Off The Stage: Vance Gilbert

For most casual fans of music, the forty-five minutes that a band spends on the stage is all they can see. However, when the guitar cases are closed and the venue’s floor is littered with empty beer cans and trash, most bands load their gear into the van and return back to their normal lives.

Mother Church Pew’s Off The Stage is a series that celebrates a band’s path to where they are and the things they do behind the scenes to stay there.


When looking at the website of Massachusetts-based folk maestro Vance Gilbert, there’s a tab called “rants.” That’s how we knew Vance Gilbert was our kind of guy. He’s the best kind of storyteller – an emotive and defiant speaker – or singer – of profound truths. He’s been described thusly: “If Joni Mitchell and Richie Havens had a love child, with Rodney Dangerfield as the midwife, the results might have been something close to the great Vance Gilbert.” We tried, but we just can’t top that.

In January, and before life as we’d always known it was changed forever, Gilbert released his latest collection of tunes, Good Good Man. With tracks like “Pie & Whiskey,” “Cousin Shelly’s Station Wagon,” “Zombie Pattycake,” and “Another Great Day Above Ground,” the album is nothing short of a superbly entertaining yet simultaneously poignant listen. We were thrilled when he offered to share with us a pandemic-related anecdote:

“So, about this science of aerosol droplet dissemination and its confrontational cousin, mask shaming. Charlie Baker, level-headed governor of Massachusetts, close-listener to his Department Of Public Health (where my nurse practitioner-trained Deborah works), and privy to all up-to-date national epidemiological sensibility, has decreed, and I quote, that people sport ‘masks or face coverings in public places where they cannot socially distance from others.’  OK, he didn’t say ‘sport,’ but still, masked lady, with the black Shepherd all the way across this lonely street, waaaaay past six or even 12 or even 20 feet, when I said good morning to you and you actually sneered ‘Hello’ with a look down your nose….OK I get it. I’ll greet someone a little less judgy.  

My aged Standard Poodle Bessie and I then pass that elderly Latino man working in his garden. My brother. I feel a kinship with this man as we are both of some slight color. I’m African-American. He’s….what he is. I want to rush home and get my guitar and play ‘Guantanamera’ in my oh most imperfectly-honed, phonetically-learned Spanish ever. I see him so very into his work, probably humming some Tejano song behind his mask. I interrupt him with another sprightly ‘Good Morning!’ from my quiver of cheer.

Wide-eyed, he looks at me with one hand on his hoe, and gesticulates with his hand to the mask on his face, then points at me. I give him the thumbs up. He glares.

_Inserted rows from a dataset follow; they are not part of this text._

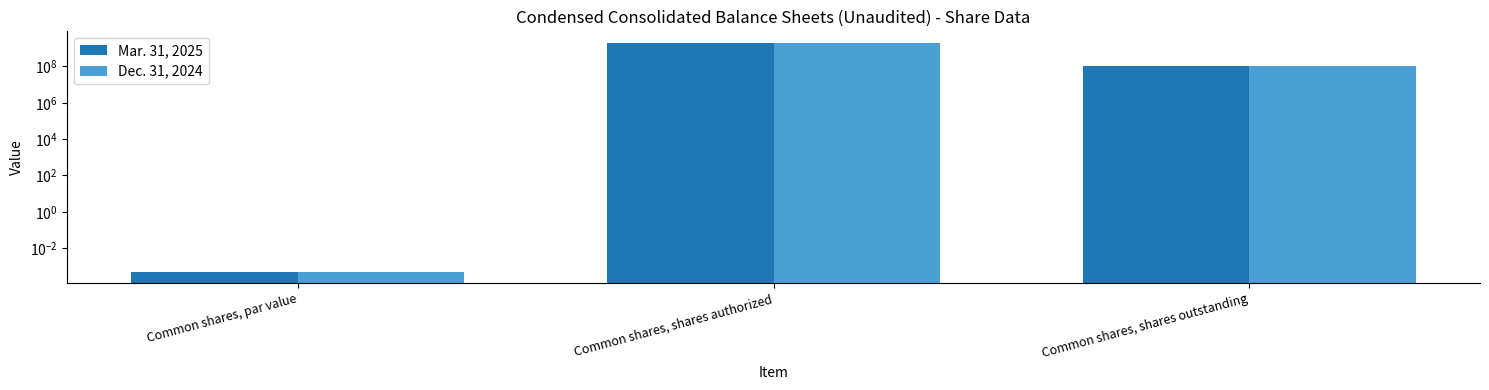

How many bars are there in total?

6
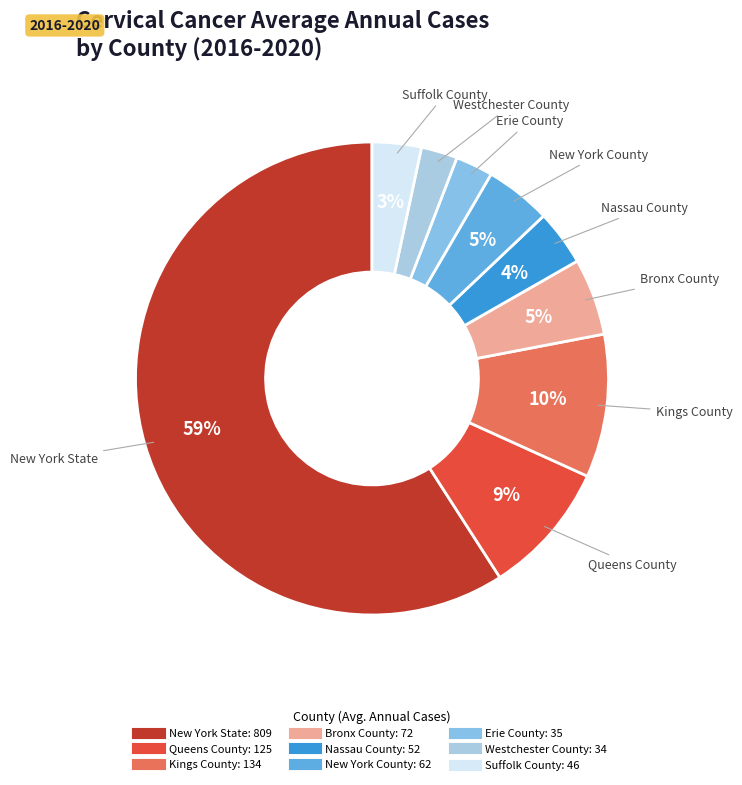

Does any single category account for the majority?

Yes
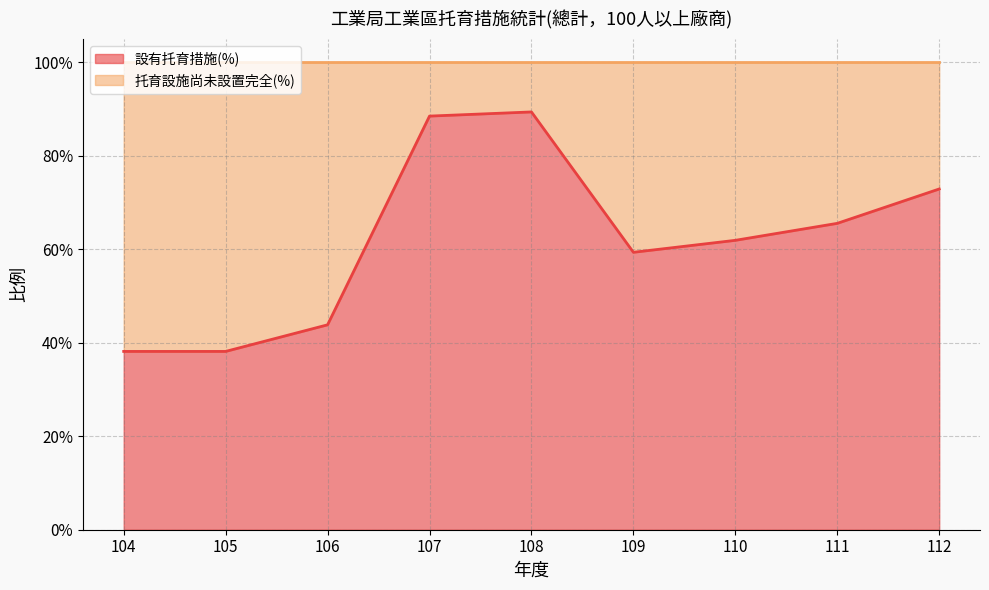

Reading left to right, list all the values displayed in this chart.

104=0.4	105=0.4	106=0.4	107=0.9	108=0.9	109=0.6	110=0.6	111=0.7	112=0.7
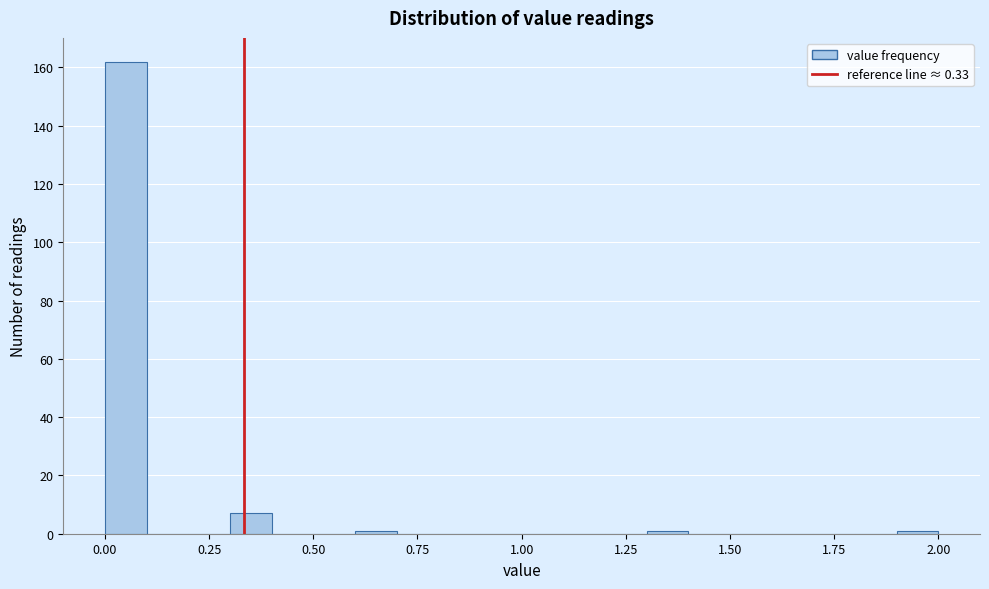

Around what value on the x-axis is the tallest bar? Give the approximate position of its centre, as read against the axis.

0.05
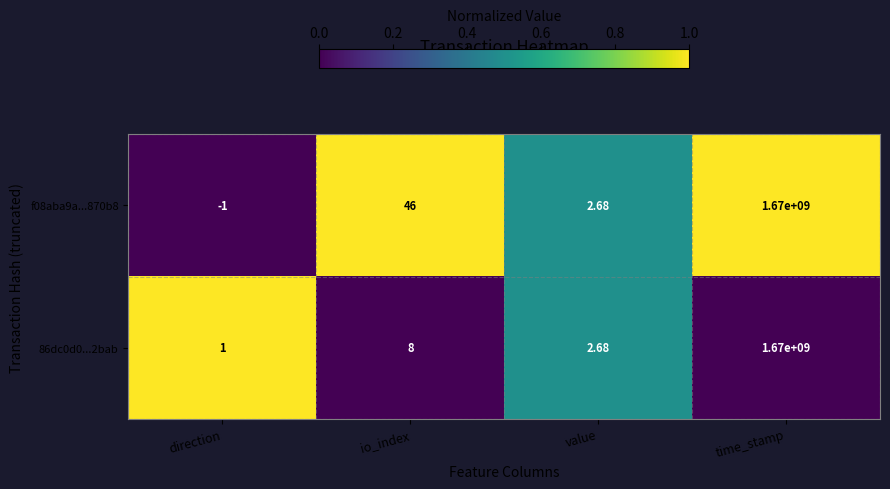

Which label corresponds to the smallest value in the chart?

direction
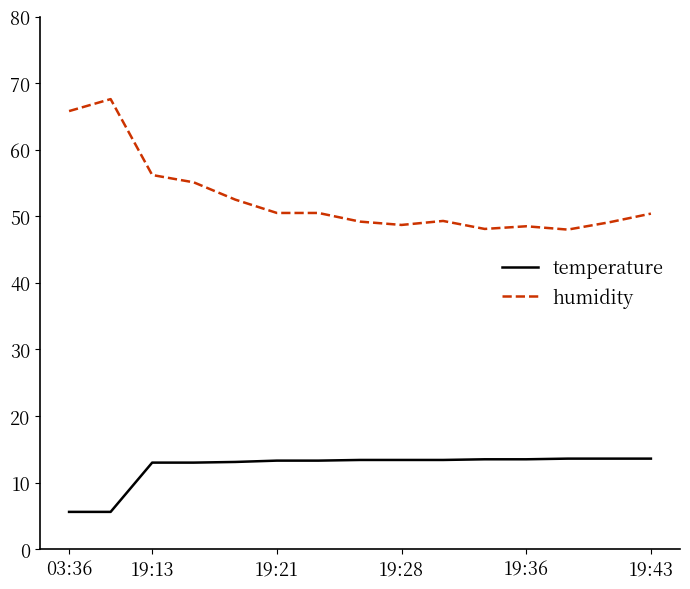

Which series has the widest spread of values?

humidity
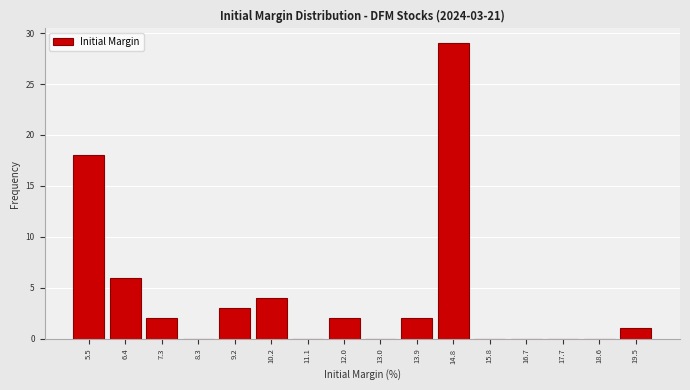

Which range on the x-axis has the tallest bar?

14.4 to 15.3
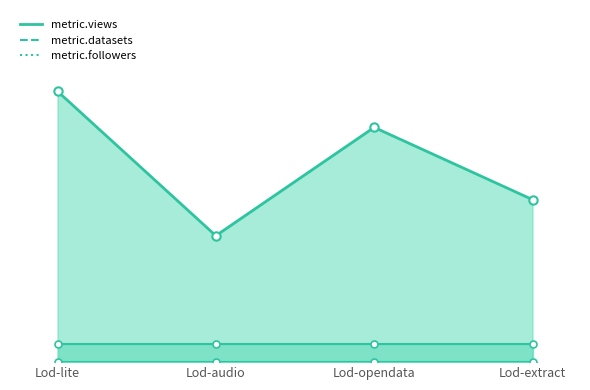

How many data points does each series have?

4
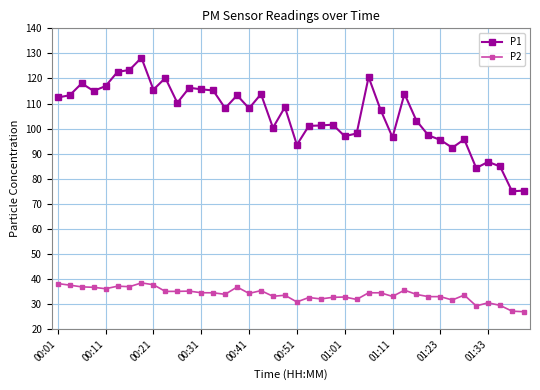

True or false: P2 has more than 2 interior local peaks.

True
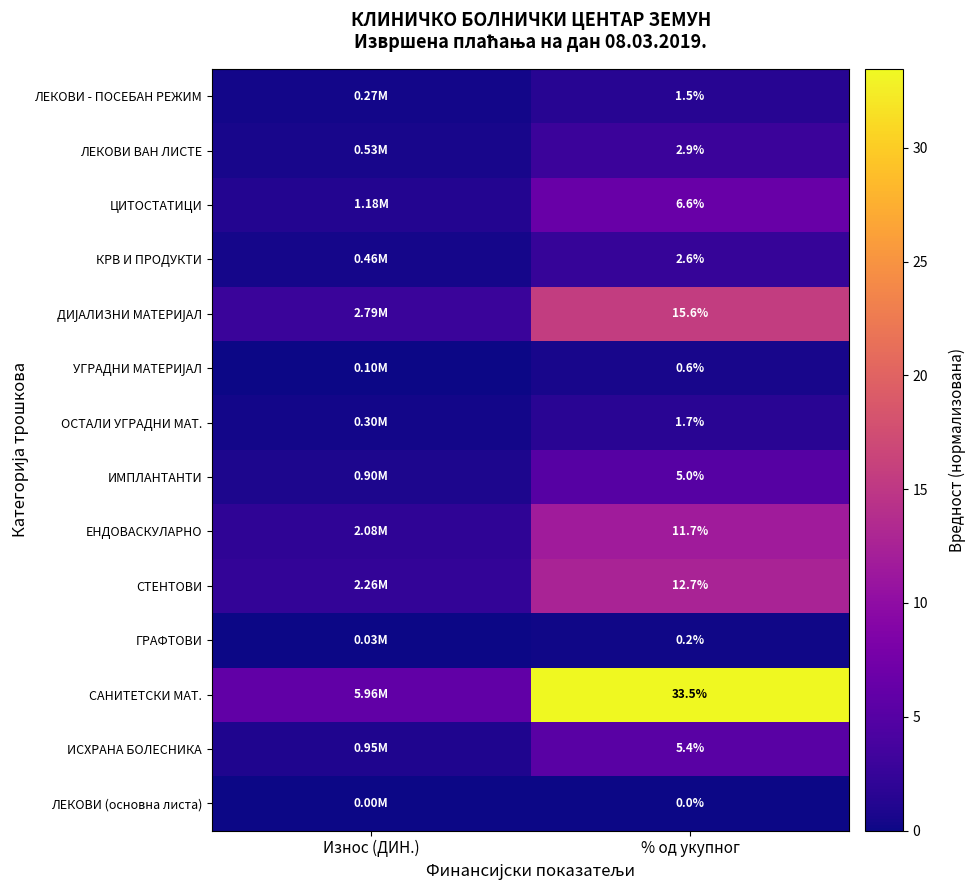

What is the difference between the highest and lowest values at Износ (ДИН.)?

6.0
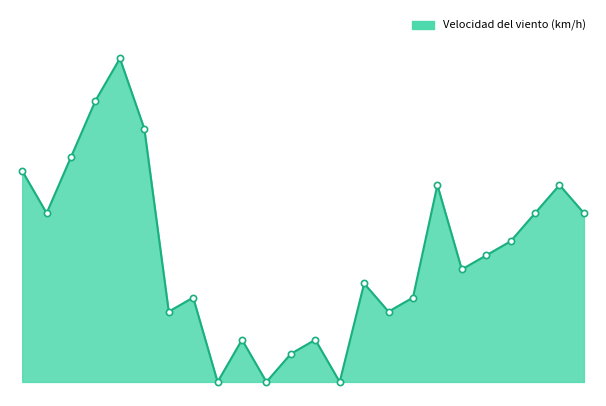

Does the chart have visible grid lines?

No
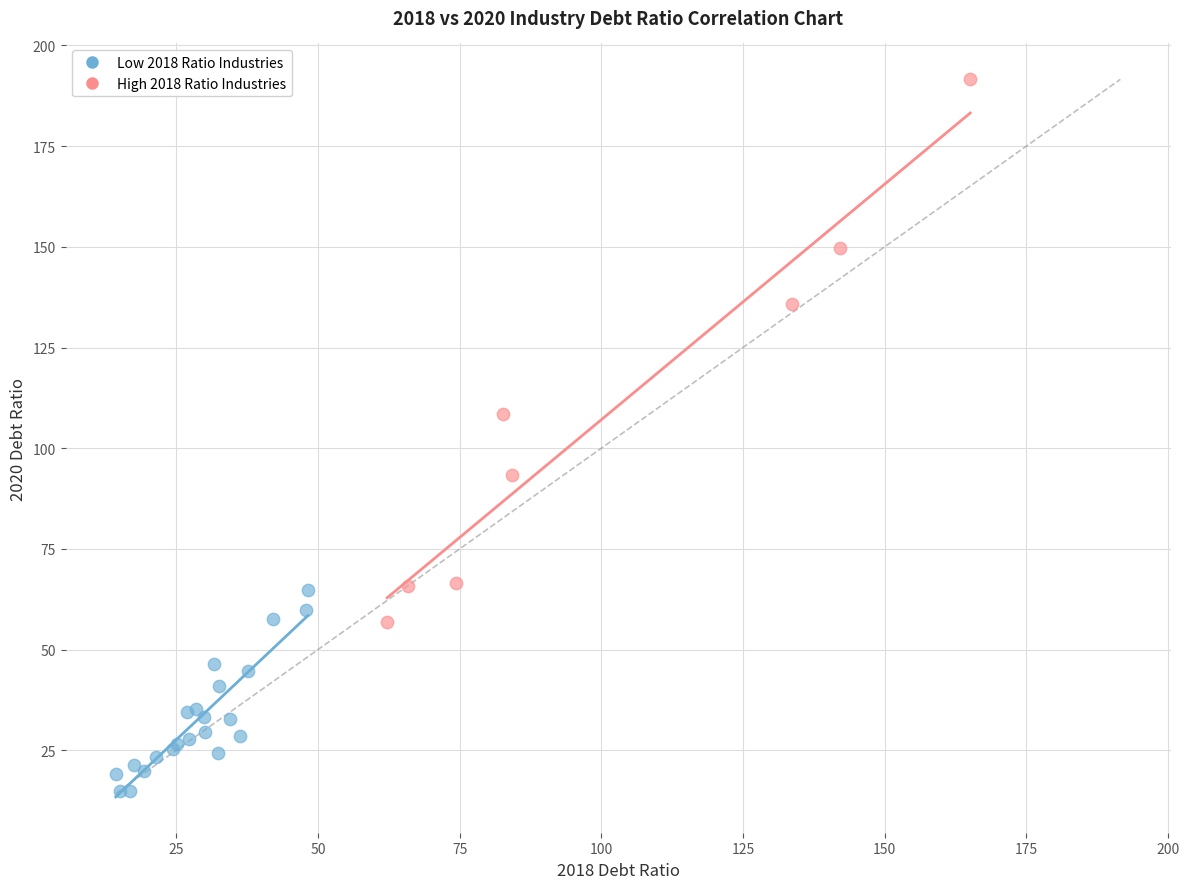

Which series contains the highest Y value?

High 2018 Ratio Industries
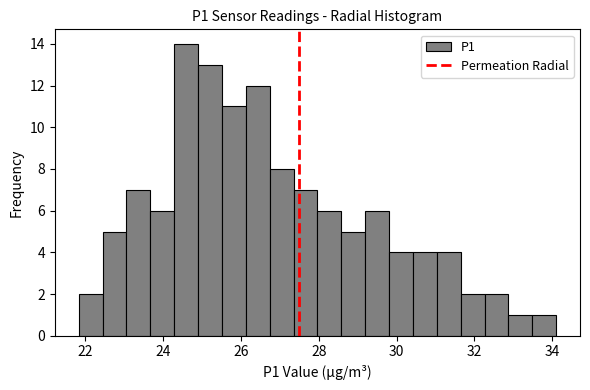

Read against the x-axis, roughly where is the centre of the tallest bar?

24.6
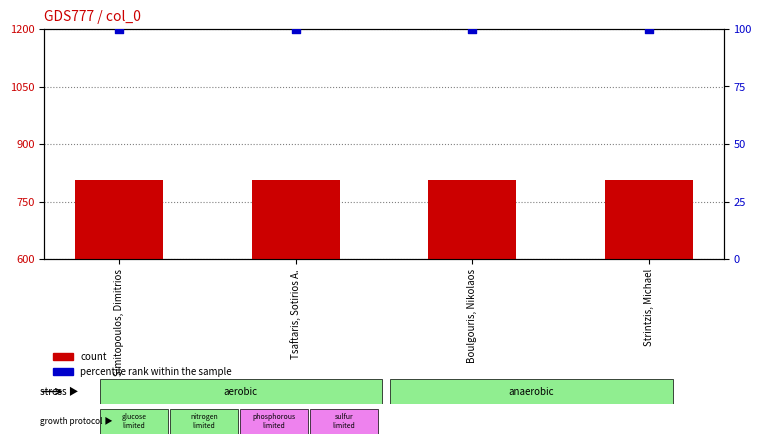

Which series has the largest total across all categories?

count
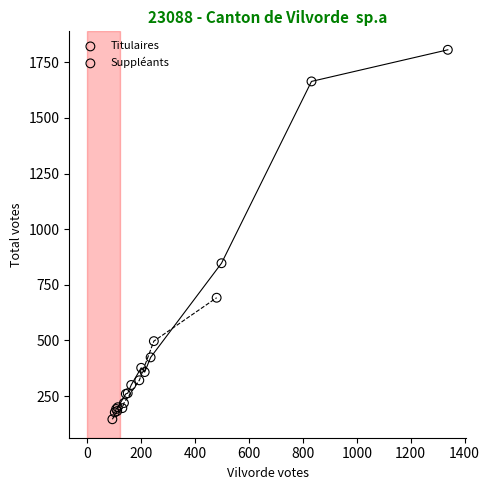

Which series has the widest spread of Y values?

Titulaires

I know some of the Spanish language’s words. But rather than go to them, I do my hands apart like I’m saying ‘keep distance’ and I smile, nodding vigorously. He shakes his head no, points angrily at his mask and damnationally back at me. I finally throw my Deborah out into the middle of the street: ‘My wife….. Public Health nurse. She says….. distance good!’ I figure that if I leave vowels out I’ll be far better understood. Oh dear, is there such a thing as a ‘gringo negro’? I just made that up. Am I a privileged one of those? Will I look more earth-salt if I tell him I’m a musician?
He motions back at his mask slowly, like some strange Latino/Kabuki theatre scene-ending gesture, raises his hand and points at me accusingly again like some angry Our Town Stage Manager, and says ‘EVERYBODY!’

Did I mention that I don’t speak any Spanish? What is that thing they say – ‘musicians have a natural affinity for learning languages’? Maybe. I had two years of junior high French. I can ask for an apple or the bathroom in a few languages. And God help me, I’m in deep Golden Delicious McIntosh poop if I ever get flustered and confuse them.  But I had about had it up to the proverbial here with my poor-assed ASL (yes I know a few words in that language too) so I made the hands apart gesture again and said in my finest Spanish (see above re: Spanish language skills) ‘Sir, six feet is just fine, thank you!!! And it came out thusly: ‘ Señor! Siete zappatos mwuay bueno, gracias!’

Yessir. I told him, yes I did. ‘Sir, seven shoes is very good, thank you.’ That old geezer hombre has been served. Where’s that lady with the black Shepherd?”